→ DATASET EXCERPTS
----------
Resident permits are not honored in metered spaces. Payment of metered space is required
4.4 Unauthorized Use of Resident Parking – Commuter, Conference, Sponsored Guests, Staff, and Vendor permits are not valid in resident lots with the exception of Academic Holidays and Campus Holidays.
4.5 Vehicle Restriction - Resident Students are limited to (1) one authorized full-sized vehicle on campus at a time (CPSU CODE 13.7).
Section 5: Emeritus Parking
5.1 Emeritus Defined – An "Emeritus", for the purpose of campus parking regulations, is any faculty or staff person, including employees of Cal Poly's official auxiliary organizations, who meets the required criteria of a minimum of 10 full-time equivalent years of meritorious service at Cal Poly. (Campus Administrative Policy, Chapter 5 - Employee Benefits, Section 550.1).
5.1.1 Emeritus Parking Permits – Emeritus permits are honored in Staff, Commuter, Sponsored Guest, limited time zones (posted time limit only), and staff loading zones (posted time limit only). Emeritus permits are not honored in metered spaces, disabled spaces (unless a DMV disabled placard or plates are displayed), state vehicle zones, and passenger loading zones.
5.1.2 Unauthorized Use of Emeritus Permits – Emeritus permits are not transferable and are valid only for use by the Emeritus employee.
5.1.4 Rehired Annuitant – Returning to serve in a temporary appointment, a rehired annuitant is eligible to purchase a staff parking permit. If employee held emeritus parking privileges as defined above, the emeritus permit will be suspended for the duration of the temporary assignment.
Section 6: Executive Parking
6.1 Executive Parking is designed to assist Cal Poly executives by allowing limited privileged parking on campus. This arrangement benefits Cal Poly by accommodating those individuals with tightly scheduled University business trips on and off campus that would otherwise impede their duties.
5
----------
What lines in the material above hold the word "valid"? Pull them out.

4.4 Unauthorized Use of Resident Parking – Commuter, Conference, Sponsored Guests, Staff, and Vendor permits are not valid in resident lots with the exception of Academic Holidays and Campus Holidays.
5.1.2 Unauthorized Use of Emeritus Permits – Emeritus permits are not transferable and are valid only for use by the Emeritus employee.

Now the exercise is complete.